System Architecture
The Multimodal Video RAG system is built on a decoupled architecture designed for high-throughput video processing and low-latency semantic retrieval. It leverages a modern stack of FastAPI, LangGraph, and Next.js to bridge the gap between raw video data and conversational AI.
High-Level Overview
The system architecture is divided into two primary logical flows: the Ingestion Pipeline (asynchronous processing) and the RAG Query Engine (synchronous retrieval and generation).
Core Components
1. The Ingestion Pipeline
The ingestion pipeline converts raw video files into a searchable multimodal index. When a user provides a YouTube URL, the system initiates a multi-stage background job:
- Extraction: Decouples the audio stream from the video frames.
- Audio Processing: Uses Faster-Whisper to generate timestamped transcriptions.
- Visual Processing: Samples frames and uses Vision Language Models (VLM) like LLaVA to generate descriptive text for visual scenes.
- Vector Indexing: Both transcriptions and visual descriptions are embedded and stored in ChromaDB, allowing for cross-modal semantic search.
2. The RAG Query Engine (LangGraph)
The retrieval-augmented generation flow is orchestrated by a LangGraph-powered agent. This allows the system to maintain context and handle complex reasoning:
- Intent Routing: The agent determines if the user is asking for a specific search ("Find the dog"), a general summary ("What happens in this video?"), or a follow-up question.
- Multimodal Retrieval: The system queries the vector store for both transcript segments and visual descriptions.
- Response Synthesis: The LLM combines the retrieved context with the user's query to generate an answer, complete with precise timestamps.
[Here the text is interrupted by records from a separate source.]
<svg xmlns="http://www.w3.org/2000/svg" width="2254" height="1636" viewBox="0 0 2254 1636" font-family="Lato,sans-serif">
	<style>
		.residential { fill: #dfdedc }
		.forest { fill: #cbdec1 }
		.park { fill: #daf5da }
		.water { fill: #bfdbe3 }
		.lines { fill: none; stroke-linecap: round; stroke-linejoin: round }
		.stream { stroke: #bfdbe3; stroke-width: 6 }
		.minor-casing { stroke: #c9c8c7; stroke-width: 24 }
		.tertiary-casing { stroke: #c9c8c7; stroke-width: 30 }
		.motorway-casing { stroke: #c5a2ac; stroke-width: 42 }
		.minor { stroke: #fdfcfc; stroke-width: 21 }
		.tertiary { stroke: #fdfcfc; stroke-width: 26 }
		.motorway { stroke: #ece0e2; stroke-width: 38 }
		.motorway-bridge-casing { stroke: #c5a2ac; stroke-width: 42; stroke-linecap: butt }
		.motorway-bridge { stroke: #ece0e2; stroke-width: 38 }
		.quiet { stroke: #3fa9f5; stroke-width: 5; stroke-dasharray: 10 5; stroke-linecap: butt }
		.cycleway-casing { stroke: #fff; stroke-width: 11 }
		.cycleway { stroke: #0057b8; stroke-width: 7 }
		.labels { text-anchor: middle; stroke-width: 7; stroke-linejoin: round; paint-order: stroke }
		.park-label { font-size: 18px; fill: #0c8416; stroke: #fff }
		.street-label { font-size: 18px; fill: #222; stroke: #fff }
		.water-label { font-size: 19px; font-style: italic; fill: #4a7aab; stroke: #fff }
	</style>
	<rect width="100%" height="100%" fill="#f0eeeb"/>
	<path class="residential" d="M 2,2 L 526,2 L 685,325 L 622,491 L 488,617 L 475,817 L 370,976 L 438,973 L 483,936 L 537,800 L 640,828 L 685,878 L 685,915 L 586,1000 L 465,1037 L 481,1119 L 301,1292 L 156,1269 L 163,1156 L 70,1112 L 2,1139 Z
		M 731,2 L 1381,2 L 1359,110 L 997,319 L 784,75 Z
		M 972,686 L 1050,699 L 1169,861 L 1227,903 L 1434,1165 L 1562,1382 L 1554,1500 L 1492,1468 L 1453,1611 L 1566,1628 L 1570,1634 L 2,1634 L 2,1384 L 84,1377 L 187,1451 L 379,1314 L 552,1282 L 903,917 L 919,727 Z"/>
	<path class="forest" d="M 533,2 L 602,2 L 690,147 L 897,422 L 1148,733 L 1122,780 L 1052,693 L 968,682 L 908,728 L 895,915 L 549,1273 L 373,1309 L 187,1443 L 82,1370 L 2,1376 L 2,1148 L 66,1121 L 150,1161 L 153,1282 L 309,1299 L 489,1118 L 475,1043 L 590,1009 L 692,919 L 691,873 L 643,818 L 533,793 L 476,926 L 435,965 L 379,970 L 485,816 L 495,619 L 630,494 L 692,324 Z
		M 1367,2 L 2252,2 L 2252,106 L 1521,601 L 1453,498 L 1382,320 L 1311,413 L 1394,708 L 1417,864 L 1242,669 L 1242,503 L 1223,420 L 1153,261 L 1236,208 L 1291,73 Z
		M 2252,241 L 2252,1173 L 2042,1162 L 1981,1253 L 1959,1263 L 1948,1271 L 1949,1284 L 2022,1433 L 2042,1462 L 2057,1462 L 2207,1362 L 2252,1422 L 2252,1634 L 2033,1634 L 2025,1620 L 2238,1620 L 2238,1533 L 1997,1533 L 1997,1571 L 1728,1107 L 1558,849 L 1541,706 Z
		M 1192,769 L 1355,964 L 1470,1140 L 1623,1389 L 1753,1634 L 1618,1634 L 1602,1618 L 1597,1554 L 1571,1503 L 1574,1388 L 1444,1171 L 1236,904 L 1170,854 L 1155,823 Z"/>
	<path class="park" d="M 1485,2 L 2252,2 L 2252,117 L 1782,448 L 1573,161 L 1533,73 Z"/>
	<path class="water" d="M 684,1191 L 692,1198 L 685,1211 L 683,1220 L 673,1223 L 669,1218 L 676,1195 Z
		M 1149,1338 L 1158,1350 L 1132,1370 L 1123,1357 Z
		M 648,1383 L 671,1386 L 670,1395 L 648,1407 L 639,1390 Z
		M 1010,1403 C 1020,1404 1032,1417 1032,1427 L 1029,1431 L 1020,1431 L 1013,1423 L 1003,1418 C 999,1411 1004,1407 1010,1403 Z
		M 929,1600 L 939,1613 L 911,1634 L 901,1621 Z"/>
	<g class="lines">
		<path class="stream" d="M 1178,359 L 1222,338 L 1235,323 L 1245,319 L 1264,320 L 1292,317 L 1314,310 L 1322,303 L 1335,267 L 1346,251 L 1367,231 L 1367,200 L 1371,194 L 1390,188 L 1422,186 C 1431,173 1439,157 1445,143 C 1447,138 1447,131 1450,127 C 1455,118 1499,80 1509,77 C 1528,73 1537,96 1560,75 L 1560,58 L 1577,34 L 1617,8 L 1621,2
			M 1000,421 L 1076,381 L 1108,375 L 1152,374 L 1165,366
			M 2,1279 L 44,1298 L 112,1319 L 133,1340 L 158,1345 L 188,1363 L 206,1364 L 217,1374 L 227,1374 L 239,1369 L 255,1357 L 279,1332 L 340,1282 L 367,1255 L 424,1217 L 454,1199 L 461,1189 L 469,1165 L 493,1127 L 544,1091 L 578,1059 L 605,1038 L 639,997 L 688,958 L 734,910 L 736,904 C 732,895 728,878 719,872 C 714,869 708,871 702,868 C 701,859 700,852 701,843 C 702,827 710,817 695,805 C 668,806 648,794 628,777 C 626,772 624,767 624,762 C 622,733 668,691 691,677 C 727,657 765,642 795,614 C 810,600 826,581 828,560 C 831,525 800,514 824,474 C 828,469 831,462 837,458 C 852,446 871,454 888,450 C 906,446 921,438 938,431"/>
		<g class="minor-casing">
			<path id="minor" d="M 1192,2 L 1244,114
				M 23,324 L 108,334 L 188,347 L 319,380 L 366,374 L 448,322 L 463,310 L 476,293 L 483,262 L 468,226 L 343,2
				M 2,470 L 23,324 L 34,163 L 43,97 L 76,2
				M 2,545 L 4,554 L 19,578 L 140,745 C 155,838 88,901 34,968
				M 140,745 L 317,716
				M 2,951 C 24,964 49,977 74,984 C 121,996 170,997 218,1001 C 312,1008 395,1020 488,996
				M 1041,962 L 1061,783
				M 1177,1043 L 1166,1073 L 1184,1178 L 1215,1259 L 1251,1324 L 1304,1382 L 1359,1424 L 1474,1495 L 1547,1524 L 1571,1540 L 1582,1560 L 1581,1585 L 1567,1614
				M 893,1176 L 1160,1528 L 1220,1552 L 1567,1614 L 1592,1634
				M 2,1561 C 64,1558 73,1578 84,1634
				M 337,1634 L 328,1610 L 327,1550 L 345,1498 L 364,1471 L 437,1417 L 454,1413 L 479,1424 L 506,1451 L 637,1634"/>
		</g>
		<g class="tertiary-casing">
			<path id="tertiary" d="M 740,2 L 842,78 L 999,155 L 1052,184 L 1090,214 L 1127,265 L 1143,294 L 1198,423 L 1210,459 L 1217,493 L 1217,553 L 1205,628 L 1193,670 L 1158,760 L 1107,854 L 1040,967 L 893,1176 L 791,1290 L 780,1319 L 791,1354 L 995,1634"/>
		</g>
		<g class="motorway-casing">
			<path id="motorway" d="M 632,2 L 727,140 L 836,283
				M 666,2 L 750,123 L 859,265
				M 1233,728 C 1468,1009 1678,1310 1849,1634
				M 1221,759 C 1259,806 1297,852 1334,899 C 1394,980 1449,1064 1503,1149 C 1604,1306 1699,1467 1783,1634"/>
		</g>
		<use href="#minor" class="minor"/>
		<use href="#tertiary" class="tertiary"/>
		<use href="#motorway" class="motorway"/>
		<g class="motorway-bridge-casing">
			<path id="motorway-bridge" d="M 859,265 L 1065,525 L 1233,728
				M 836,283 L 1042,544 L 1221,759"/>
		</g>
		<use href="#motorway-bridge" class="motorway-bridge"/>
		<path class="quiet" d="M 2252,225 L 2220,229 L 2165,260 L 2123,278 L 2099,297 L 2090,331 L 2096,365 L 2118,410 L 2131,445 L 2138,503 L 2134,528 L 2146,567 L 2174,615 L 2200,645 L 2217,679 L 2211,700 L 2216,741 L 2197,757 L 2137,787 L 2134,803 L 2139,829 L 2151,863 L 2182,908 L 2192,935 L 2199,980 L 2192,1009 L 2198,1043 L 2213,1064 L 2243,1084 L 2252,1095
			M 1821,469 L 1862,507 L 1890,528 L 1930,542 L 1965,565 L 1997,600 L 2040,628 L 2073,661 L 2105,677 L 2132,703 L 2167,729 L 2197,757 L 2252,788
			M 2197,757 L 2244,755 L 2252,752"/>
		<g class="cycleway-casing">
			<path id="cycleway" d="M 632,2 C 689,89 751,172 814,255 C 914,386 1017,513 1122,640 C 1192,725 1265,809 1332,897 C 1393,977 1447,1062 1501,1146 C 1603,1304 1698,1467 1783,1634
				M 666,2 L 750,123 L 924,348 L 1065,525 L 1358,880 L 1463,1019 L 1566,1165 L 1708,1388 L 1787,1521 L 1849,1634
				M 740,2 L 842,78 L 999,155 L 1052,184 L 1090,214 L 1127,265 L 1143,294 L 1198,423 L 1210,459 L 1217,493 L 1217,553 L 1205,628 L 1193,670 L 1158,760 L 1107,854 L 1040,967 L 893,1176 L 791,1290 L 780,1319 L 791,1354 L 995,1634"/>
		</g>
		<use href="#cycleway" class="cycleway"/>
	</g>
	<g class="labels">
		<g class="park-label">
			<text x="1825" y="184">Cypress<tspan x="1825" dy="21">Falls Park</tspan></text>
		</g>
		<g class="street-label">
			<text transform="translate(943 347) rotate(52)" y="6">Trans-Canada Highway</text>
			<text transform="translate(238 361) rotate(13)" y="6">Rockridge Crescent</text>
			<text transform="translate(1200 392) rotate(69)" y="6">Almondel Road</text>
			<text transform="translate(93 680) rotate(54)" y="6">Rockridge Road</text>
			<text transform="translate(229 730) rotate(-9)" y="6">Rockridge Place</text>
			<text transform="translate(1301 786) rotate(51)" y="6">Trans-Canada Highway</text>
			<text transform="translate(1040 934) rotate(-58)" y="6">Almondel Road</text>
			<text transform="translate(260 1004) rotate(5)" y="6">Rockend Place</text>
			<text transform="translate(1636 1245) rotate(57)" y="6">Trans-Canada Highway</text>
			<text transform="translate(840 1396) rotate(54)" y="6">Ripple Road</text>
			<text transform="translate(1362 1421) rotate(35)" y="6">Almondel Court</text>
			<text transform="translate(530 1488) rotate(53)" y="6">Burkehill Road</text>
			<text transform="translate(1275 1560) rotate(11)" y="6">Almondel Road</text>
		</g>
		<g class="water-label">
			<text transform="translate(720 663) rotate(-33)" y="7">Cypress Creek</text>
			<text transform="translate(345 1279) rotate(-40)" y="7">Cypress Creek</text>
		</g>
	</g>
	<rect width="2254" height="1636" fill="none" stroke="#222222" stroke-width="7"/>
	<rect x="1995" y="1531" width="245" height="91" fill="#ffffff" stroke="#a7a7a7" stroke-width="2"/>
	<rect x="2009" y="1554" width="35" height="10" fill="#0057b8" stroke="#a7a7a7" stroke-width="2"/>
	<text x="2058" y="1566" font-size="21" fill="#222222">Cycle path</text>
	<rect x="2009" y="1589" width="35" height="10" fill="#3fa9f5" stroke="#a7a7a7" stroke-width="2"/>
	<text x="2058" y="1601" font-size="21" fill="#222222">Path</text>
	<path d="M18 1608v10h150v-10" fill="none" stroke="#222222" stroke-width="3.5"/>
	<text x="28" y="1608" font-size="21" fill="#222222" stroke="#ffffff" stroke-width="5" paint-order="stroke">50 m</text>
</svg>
3. Real-time Communication
Because video ingestion is resource-intensive, the system utilizes WebSockets for real-time state synchronization.
- Endpoint:
/api/v1/ws/jobs/{job_id} - Purpose: Streams granular progress events (e.g., "Transcribing", "Indexing") to the frontend, allowing the user to monitor the pipeline status without polling.
Data Flow
Video Ingestion Flow
- POST
/api/v1/videos/ingest: Accepts a URL and returns ajob_id. - Worker Task: Triggers the sequential extraction and AI description steps.
- State Update: The backend emits
ProgressEventobjects via WebSocket. - Completion: Once the
statusreachesCOMPLETED, the video is marked assearchable: truein the metadata store.
Search and Chat Flow
- POST
/api/v1/search: Executes a direct vector search across visual and audio embeddings. Returns aSearchResponsecontainingSearchResultobjects with timestamps and scores. - POST
/api/v1/chat: Initiates a stateful session with the LangGraph agent. The agent may perform multiple internal searches to gather sufficient context before returning aChatResponse.
Tech Stack Integration
| Component | Technology | Role | | :--- | :--- | :--- | | Backend | FastAPI | RESTful API, WebSocket management, and service orchestration. | | Orchestration | LangGraph | Agentic workflow and state management for RAG. | | Vector Database| ChromaDB | Storage and retrieval of multimodal embeddings. | | ASR Engine | Faster-Whisper | High-speed, CUDA-accelerated audio transcription. | | Vision Models | LLaVA / Llama 3.2V | Generating textual descriptions of visual frames. | | Inference | Ollama / OpenRouter | Local or cloud-based LLM execution. | | Frontend | Next.js 15 | Interactive dashboard, video player, and real-time logs. |
System Constraints & Requirements
- Compute: Requires NVIDIA GPU support (via Docker) for CUDA-accelerated transcription and local VLM inference.
- Storage: Vector storage scales linearly with video duration and sampling frequency.
- Privacy: Supports PII detection and anonymization via Presidio before data is sent to external LLM providers (when using OpenRouter).